(Beginning of PASSAGE SHOWN)

SCREAMPLAY (1985) Reviews and overview

  

‘ …writing a killer script can be grisly murder!’

Screamplay is a 1985 American low-budget horror film directed by Rufus Butler Seder, who also stars, from a screenplay co-written with Ed Greenberg. It also stars Eugene Seder, Katy Bolger, Basil J. Bova and Ed Callahan. Underground filmmaker George Kuchar has a cameo role.

Aspiring screenwriter Edgar Allen (Rufus B. Seder) arrives in Hollywood carrying his most valuable possessions: a battered suitcase and a typewriter. Edgar Allen’s best attribute is his wild imagination. He imagines scenes so vividly for the murder mystery he is writing that they seem to come to life… and they do!

Edgar taste for classic horror is heightened when he attends attends a triple horror feature of Nosferatu: A Symphony of Horror; The Golem: How He Came Into the World and The Cabinet of Doctor Caligari.

(End of PASSAGE SHOWN)

**WHAT IS REQUIRED**
Please write out the passage of the Screamplay overview that begins with the words containing "SCREAMPLAY (1985) Reviews" and ends with "of Doctor Caligari.", keeping every word unchanged. Rely on the Screamplay overview alone.

(Beginning of SUPPLIED ENTRIES)

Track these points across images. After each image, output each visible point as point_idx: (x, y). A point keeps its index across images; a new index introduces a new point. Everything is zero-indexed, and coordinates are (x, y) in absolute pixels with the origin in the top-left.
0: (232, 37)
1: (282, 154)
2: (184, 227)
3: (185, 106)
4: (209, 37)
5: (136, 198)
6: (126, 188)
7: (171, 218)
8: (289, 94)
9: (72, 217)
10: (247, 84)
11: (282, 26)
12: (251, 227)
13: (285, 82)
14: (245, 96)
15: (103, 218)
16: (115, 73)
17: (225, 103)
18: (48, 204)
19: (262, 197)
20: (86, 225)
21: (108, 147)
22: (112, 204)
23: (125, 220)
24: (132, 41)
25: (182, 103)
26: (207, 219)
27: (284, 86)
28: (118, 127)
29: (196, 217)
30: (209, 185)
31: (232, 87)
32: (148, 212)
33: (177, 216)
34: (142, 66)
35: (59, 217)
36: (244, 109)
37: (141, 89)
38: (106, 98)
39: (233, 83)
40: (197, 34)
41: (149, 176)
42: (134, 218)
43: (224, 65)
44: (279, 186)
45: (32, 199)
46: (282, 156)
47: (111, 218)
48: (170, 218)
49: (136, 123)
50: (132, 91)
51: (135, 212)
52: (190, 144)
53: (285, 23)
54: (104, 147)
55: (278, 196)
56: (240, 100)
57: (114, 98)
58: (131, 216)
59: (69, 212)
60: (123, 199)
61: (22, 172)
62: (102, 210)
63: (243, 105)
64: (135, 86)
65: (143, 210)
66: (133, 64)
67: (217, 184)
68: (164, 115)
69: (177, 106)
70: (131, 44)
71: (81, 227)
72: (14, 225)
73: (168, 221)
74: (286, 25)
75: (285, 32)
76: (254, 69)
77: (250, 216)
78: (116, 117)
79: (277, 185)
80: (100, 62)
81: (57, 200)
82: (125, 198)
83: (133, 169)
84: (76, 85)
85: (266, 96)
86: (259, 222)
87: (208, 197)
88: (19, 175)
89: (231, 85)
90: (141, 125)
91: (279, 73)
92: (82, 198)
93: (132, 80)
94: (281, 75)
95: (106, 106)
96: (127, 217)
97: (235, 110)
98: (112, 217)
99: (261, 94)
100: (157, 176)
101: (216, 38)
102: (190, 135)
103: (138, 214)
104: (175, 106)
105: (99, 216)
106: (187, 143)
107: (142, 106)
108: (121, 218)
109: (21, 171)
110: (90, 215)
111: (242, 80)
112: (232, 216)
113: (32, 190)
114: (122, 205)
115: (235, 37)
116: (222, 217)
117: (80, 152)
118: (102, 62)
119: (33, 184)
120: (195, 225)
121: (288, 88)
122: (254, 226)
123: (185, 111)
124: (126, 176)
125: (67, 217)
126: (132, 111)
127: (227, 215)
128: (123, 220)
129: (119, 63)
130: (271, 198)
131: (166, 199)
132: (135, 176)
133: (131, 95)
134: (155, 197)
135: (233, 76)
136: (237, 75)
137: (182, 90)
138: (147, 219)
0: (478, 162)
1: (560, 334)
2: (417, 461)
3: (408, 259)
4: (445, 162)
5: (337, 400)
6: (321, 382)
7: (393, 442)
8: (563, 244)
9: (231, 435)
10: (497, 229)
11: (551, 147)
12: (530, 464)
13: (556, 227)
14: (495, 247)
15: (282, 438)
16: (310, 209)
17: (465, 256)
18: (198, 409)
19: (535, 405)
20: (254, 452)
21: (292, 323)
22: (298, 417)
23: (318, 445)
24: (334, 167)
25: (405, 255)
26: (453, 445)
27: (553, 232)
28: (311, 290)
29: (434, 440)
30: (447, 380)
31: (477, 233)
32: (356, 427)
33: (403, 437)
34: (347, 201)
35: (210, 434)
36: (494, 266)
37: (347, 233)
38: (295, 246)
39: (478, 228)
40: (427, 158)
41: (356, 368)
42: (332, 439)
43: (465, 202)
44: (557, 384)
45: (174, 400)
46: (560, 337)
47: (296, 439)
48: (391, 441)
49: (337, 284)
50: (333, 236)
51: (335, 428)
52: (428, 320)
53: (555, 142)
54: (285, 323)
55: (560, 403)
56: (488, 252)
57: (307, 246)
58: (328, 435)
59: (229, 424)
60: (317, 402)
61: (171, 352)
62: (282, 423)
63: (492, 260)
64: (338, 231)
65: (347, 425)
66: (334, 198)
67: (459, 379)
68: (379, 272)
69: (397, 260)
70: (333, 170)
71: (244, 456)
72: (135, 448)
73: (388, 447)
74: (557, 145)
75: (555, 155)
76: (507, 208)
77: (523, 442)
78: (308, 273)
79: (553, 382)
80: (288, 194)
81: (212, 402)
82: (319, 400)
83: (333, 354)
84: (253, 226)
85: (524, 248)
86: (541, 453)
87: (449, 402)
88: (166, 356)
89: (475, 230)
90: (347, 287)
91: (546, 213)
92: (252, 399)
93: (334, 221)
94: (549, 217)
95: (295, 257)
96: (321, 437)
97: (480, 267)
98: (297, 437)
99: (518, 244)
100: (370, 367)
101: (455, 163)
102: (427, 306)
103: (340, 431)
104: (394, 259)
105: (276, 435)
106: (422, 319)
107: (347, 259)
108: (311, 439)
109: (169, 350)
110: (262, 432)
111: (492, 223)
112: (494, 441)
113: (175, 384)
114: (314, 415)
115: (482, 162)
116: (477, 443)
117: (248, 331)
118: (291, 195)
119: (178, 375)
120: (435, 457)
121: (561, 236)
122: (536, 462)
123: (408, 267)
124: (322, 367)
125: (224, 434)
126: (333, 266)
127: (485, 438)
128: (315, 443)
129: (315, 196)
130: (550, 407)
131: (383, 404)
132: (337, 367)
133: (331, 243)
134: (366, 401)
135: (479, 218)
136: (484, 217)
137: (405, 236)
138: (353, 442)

(End of SUPPLIED ENTRIES)
(Beginning of SUPPLIED ENTRIES)

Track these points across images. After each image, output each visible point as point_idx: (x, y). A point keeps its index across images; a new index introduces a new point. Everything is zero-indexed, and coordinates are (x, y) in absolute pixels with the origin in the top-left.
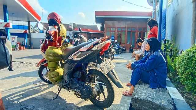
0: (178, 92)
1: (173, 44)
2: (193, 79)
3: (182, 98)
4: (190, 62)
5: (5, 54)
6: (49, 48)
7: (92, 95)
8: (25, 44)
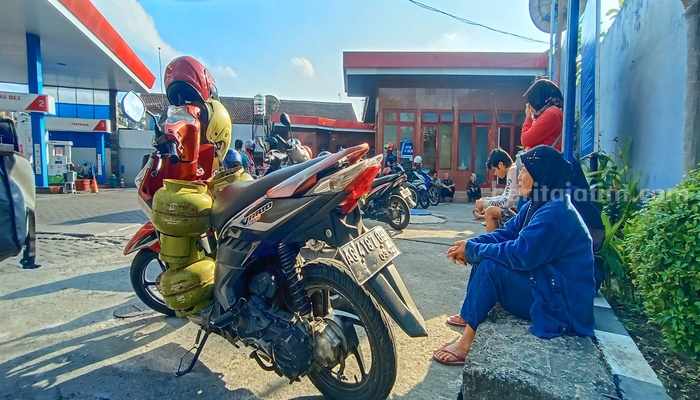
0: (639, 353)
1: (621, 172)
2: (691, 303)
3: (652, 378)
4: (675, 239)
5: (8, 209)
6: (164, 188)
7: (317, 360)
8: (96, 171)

(End of SUPPLIED ENTRIES)

**RESPONSE**
SCREAMPLAY (1985) Reviews and overview

  

‘ …writing a killer script can be grisly murder!’

Screamplay is a 1985 American low-budget horror film directed by Rufus Butler Seder, who also stars, from a screenplay co-written with Ed Greenberg. It also stars Eugene Seder, Katy Bolger, Basil J. Bova and Ed Callahan. Underground filmmaker George Kuchar has a cameo role.

Aspiring screenwriter Edgar Allen (Rufus B. Seder) arrives in Hollywood carrying his most valuable possessions: a battered suitcase and a typewriter. Edgar Allen’s best attribute is his wild imagination. He imagines scenes so vividly for the murder mystery he is writing that they seem to come to life… and they do!

Edgar taste for classic horror is heightened when he attends attends a triple horror feature of Nosferatu: A Symphony of Horror; The Golem: How He Came Into the World and The Cabinet of Doctor Caligari.